Part 1: Production Planning and Quality Management
Setting up of a production plant requires elaborate planning in terms of the location, raw material supply, production schedules, inventory, and transport. Creation of proper plans improves the efficiency in supply chain logistics, which in turn lowers the production costs while increasing the profits. In production planning, supply chain decisions involve both the strategic and operational plans. While strategic plans address the overall long-term goals of the firm, operational decisions focus on the routine functions of the firm.
Location decisions determine the geographic positioning of the production plant. It takes into consideration the suitability of the stocking and sourcing points for the firm. It is an important aspect of the production plan and quality management since it provides the structure of accessing final buyers. It also has a huge effect on the overall costs and revenue earnings for the firm. In deciding where to locate a plant, managers should consider the combinations that offer the optimal profits at lower costs while considering taxes, tariffs, environmental conditions, production capacity and distribution costs. Production decisions will cover the necessary strategies needed in determining what to produce, when, how and by whom. Production schedules offer good planning tools in production decision planning. Inventory decisions will determine the level of stock, the reorder quantity, and time in order to reduce stock related costs. Finally, transport decisions offer the most suitable and reliable means of availing raw materials to the factory or the final product to the consumer.
The first option of locating a production plant that produces memory chips in rural southwest United States offers an advantage in terms of tax incentives. This lowers the overall production costs thus high chances of maximizing profits. The exemption from certain environmental restrictions raises ethical environmental concerns. Freedom of action and exemption from accountability may lead the firm into engaging in environmental unfriendly production in order to maximize profits. The firm may decide to observe environmental safety standards even if the state has exempted it from certain restrictions.
The second option in Southeast Asia has an advantage in terms of low labor costs with few tariffs. The availability of underage workforce violates the ethical rules regarding employment conditions and child labor. Engaging child labor in an oversee country may create problems with the foreign country government which will affect international relationships. If the firm is to locate its production facility in this area, then it should consider not employing children. It should seek mature employees and observe the foreign laws regarding employment.

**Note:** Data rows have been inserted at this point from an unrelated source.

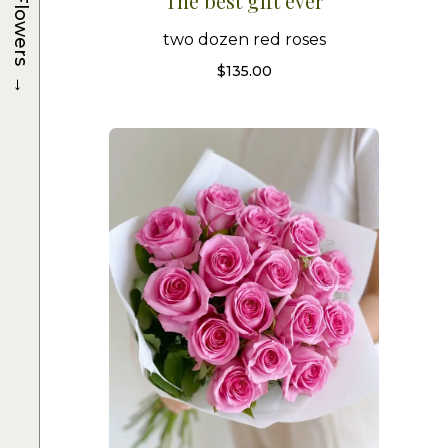
The best gift ever
Flowers
two dozen red roses
$
135.00
→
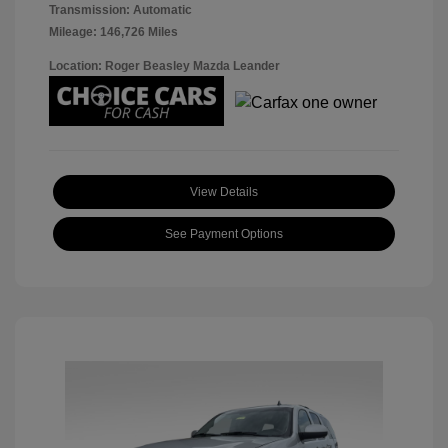
Transmission: Automatic
Mileage: 146,726 Miles
Location: Roger Beasley Mazda Leander
View Details
See Payment Options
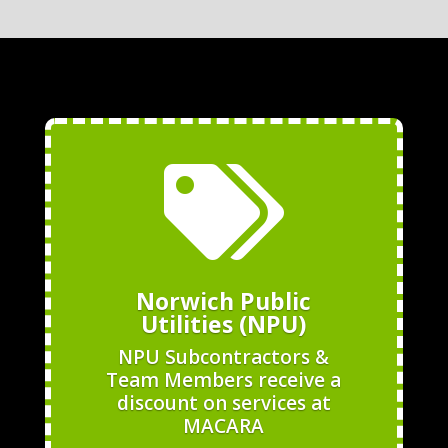

Norwich Public
Utilities (NPU)
NPU Subcontractors &
Team Members receive a
discount on services at
MACARA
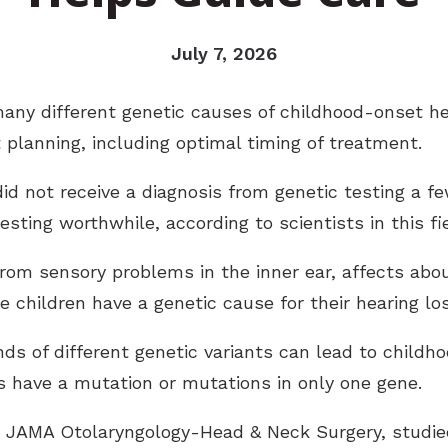
July 7, 2026
ny different genetic causes of childhood-onset he
 planning, including optimal timing of treatment.
 did not receive a diagnosis from genetic testing a f
ting worthwhile, according to scientists in this fie
rom sensory problems in the inner ear, affects abou
e children have a genetic cause for their hearing los
 of different genetic variants can lead to childhood
ss have a mutation or mutations in only one gene.
in JAMA Otolaryngology-Head & Neck Surgery, studi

The last option of locating the facility in a major US metropolitan city gives the firm an excellent opportunity to take advantage of the best labor pool available in the city. The lack of tax incentives and presence of many restrictions places the decision makers in an ethical dilemma regarding maximizing profits for the investor. The decision makers should weigh the advantages of having a highly trained labor pool to the overall costs incurred in terms of taxes and restrictions. If it finds that the costs outweigh the benefits then it should not locate the firm in the region since the investor will incur a loss.
Part 2: Supply Chain Management and Purchasing
The Stochastic approach is a supply chain management modeling technique in which decision makers use models that take the uncertain and random variables into account when determining and trying to predict the future using the results from the available data. Examples of the stochastic/probabilistic models include the process, statistical, and Programming models. The major advantage of this type of modeling is that it provides basis for determining the general pattern of behavior in available data. One can work with the little information that is available unlike other models that require certain information. The main draw back in this type of modeling is that it is limited to analyzing the general empirical data without going deeper to determine the cause of the observations that give rise to the empirical data.
Deterministic approach is a modeling technique in which the parameters are fixed, known, and certain. Deterministic models include mathematical models such as hybrid, simulation, optimization and analytical models. This models enable supply chain management to determine with certainty the exact amounts of supply needs for future purposes. The inability to deal with the uncertain demand situations in supply chain management is its main drawback. It does not exhibit the causal relationships in a supply chain in addition to the inability to give a full picture of the chain.
Multi-period modeling technique in supply chain management involves planning for inventory that requires stocking and moving in multiple periods. It provides a solution for supply chain operations in which heuristic algorithms provide efficient means of dealing with multi-period stock decisions. Managing data that describes different situations and modeling of the scenarios is a complex process. Multi-Echelon modeling on the other hand is a process that allows planning for related supply networks. It is an end to an end supplier model that integrates various supply units or echelons.It allows inventory optimization in supply chain management. Just like the multi-period model, it requires a complex procedure to integrate the echelons. To conclude, deterministic models are suitable for SBC and MLD due to the various mathematical functions.